Ela então começou a se mesclar à serenidade dele, aconchegando-se a uma intimidade que se foi desenhando no ar. O pensamento serenou, já não era preciso se inventar. O botões que fechavam as cercas foram cedendo às mãos suaves e firmes que ele estendeu para conduzi-la. As mãos que ela tanto pedira e que eles não pretendia ofertar. O calor da proximidade dos corpos formou uma fina aura de atração e desejo. Era impossível não se entregar. Como a anfitriã de um castelo, ela se curvou ligeiramente e fez as honras da casa, saudando a nobreza do visitante. Ele caminhou seguro e ela o seguiu sorrindo, mesclando o seu ser ao ser que ele era, corpos ardentes e espíritos apacentados. A pele perfumada de sedução adornou a cena com as cores vivas dos afagos, dos beijos e carícias em movimentos intensos, como os de um artista ávido para compor a tela. Ela estava cansada de portar a si mesma e se deixou reinventar.
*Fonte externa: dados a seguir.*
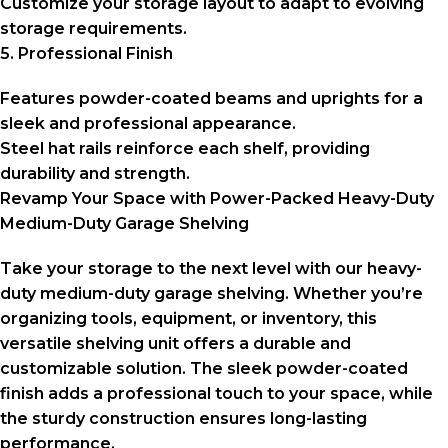
Customize your storage layout to adapt to evolving
storage requirements.
5. Professional Finish
Features powder-coated beams and uprights for a
sleek and professional appearance.
Steel hat rails reinforce each shelf, providing
durability and strength.
Revamp Your Space with Power-Packed Heavy-Duty
Medium-Duty Garage Shelving
Take your storage to the next level with our heavy-
duty medium-duty garage shelving. Whether you’re
organizing tools, equipment, or inventory, this
versatile shelving unit offers a durable and
customizable solution. The sleek powder-coated
finish adds a professional touch to your space, while
the sturdy construction ensures long-lasting
performance.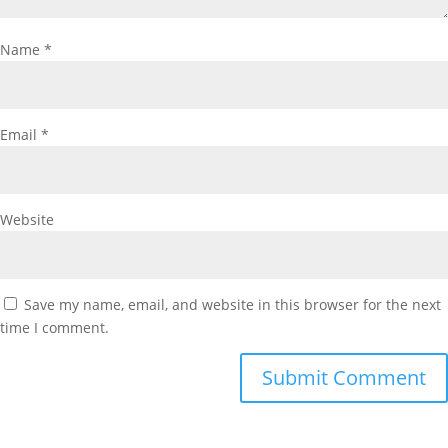
Name
*
Email
*
Website
Save my name, email, and website in this browser for the next
time I comment.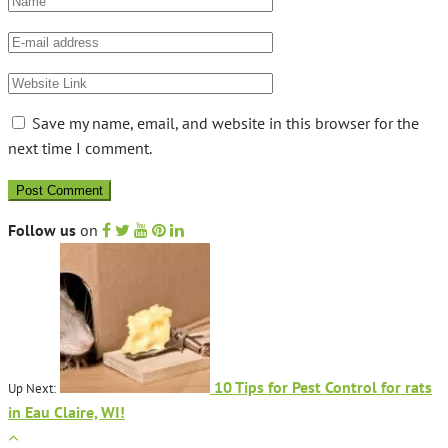
Save my name, email, and website in this browser for the
next time I comment.
Follow us
on
10 Tips for Pest Control for rats
Up Next:
in Eau Claire, WI!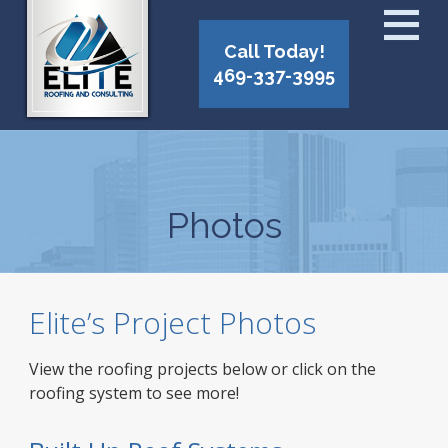
Call Today!
469-337-3995
Photos
Elite’s Project Photos
View the roofing projects below or click on the
roofing system to see more!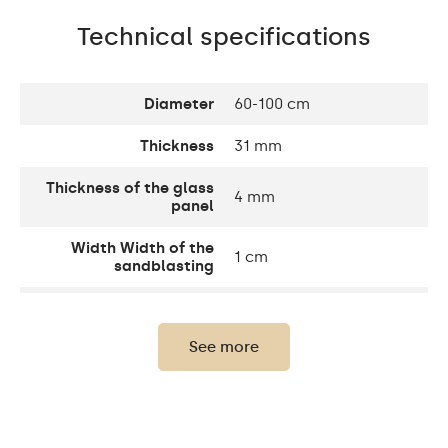
Technical specifications
Diameter
60-100 cm
Thickness
31 mm
Thickness of the glass
4 mm
panel
Width Width of the
1 cm
sandblasting
Width decorative
10 cm
element
See more
Up to 15 000h/ Phillips
LED lifetime
LED 45 000h
Light output
120 / m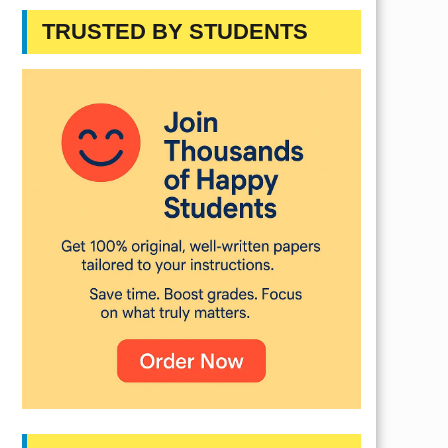
TRUSTED BY STUDENTS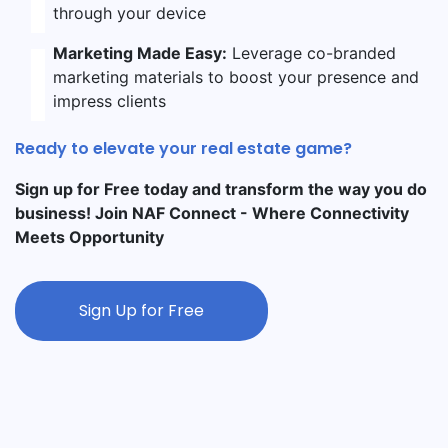
through your device
Marketing Made Easy:
Leverage co-branded
marketing materials to boost your presence and
impress clients
Ready to elevate your real estate game?
Sign up for Free today and transform the way you do
business! Join NAF Connect - Where Connectivity
Meets Opportunity
Sign Up for Free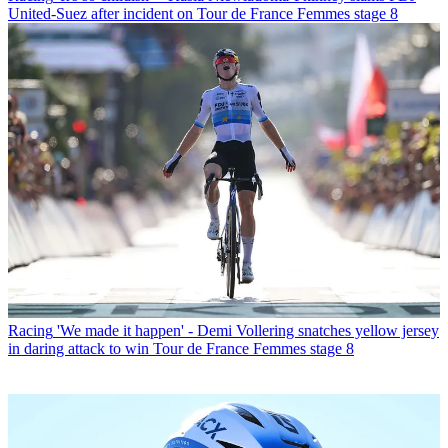
United-Suez after incident on Tour de France Femmes stage 8
Racing
'We made it happen' - Demi Vollering snatches yellow jersey
in daring attack to win Tour de France Femmes stage 8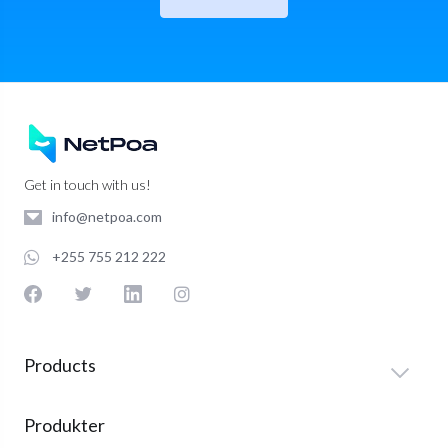
Get in touch with us!
info@netpoa.com
+255 755 212 222
Products
Produkter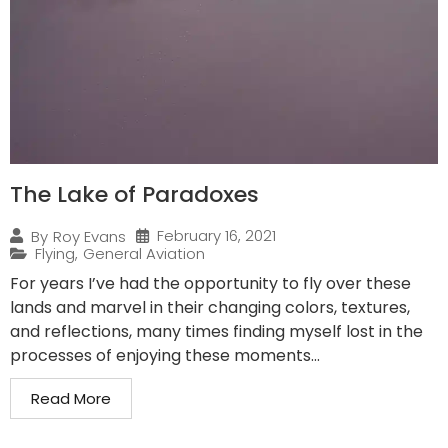
The Lake of Paradoxes
February 16, 2021
By
Roy Evans
Flying
,
General Aviation
For years I’ve had the opportunity to fly over these
lands and marvel in their changing colors, textures,
and reflections, many times finding myself lost in the
processes of enjoying these moments...
Read More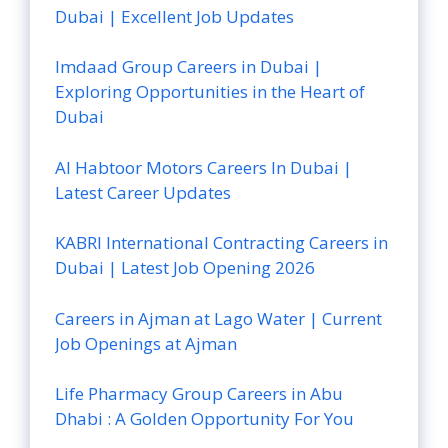
Dubai | Excellent Job Updates
Imdaad Group Careers in Dubai |
Exploring Opportunities in the Heart of
Dubai
Al Habtoor Motors Careers In Dubai |
Latest Career Updates
KABRI International Contracting Careers in
Dubai | Latest Job Opening 2026
Careers in Ajman at Lago Water | Current
Job Openings at Ajman
Life Pharmacy Group Careers in Abu
Dhabi : A Golden Opportunity For You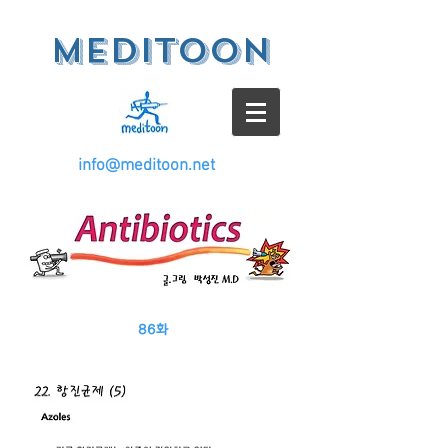
meditoon
info@meditoon.net
86
화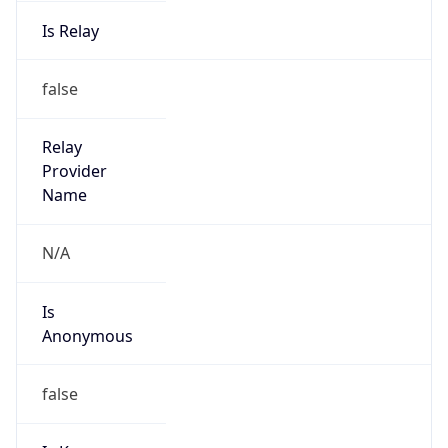
Is Relay
false
Relay
Provider
Name
N/A
Is
Anonymous
false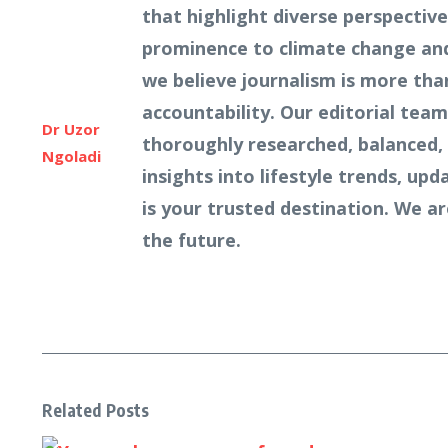
that highlight diverse perspecti
prominence to climate change and 
we believe journalism is more tha
accountability. Our editorial team
Dr Uzor
thoroughly researched, balanced, 
Ngoladi
insights into lifestyle trends, u
is your trusted destination. We a
the future.
Related Posts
— Ah, meu prestimoso escriba, neste momento, o universo responde ao desejo de felicidade, plenitude e paz com um fugaz momento de comunhão — acrescentou o sábio que dormia, deixando-se envolver pela narrativa de um pobre escriba que não tinha voto, nem voz e nem vez, mas a quem restara o direito à liberdade de estilo. E concluiu:
— E disso, meu caro, até os zeladores de zoológico sabem!!!